Zunehmend wurden die Themen Geld und Boden meine Themen:

Wie müssen wir das Geldwesen ordnen, wie müssen wir das Bodenrecht ordnen, damit nicht aus Gemeinschaftsgütern Einzelne immer mehr leistungslose Renten beziehen?

Vor allen Dingen das Thema Geld wurde zuerst im Rahmen der kommunalen Friedensarbeit und dann immer mehr sich verselbständigend mein Vortragsthema, und seit Jahren bin ich dazu außerhalb der Fachhochschule viel tätig. Aber auch Fragen direkter Demokratie, gelegentlich auch gezielt als Vortragsthema soziale Dreigliederung, bei Volkshochschulen, Dritte-Welt-Gruppen, Friedensgruppen, Ökogruppen, und zunehmend im kirchlichen Umfeld das Thema Geld. Ich habe dabei zusammengearbeitet mit Initiativen wie dem Seminar für freiheitliche Ordnung in Bad Boll, wo ich viel gelernt habe durch die Zeitschrift "Fragen der Freiheit", durch Veranstaltungen und im Kontakt mit freiwirtschaftlichen Organisationen.

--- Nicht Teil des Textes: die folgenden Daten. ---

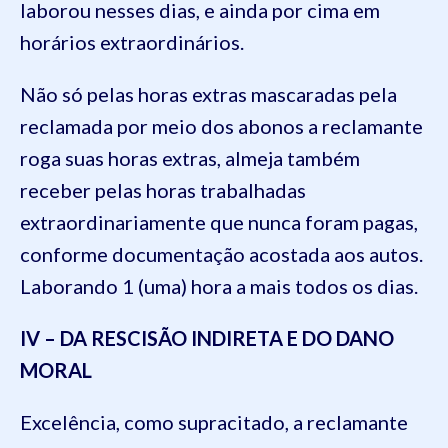
laborou nesses dias, e ainda por cima em
horários extraordinários.
Não só pelas horas extras mascaradas pela
reclamada por meio dos abonos a reclamante
roga suas horas extras, almeja também
receber pelas horas trabalhadas
extraordinariamente que nunca foram pagas,
conforme documentação acostada aos autos.
Laborando 1 (uma) hora a mais todos os dias.
IV – DA RESCISÃO INDIRETA E DO DANO
MORAL
Excelência, como supracitado, a reclamante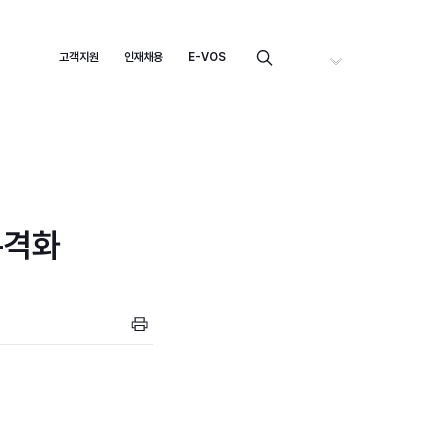
고객지원
인재채용
E-VOS
KOR
본격화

Dabei bemerkte ich auch die Punkte, in denen man sich begegnet, und auch die Unterschiede, etwa in der Dreigliederungsinitiative Netzwerk Dreigliederung mit Udo Herrmannstorfer und Christoph Strawe. Sehr angeregt haben mich Bücher von Dieter Suhr, Augsburg, dem ich wiederholt begegnet bin, auch Helmut Creutz, von dem habe ich viel gelernt habe.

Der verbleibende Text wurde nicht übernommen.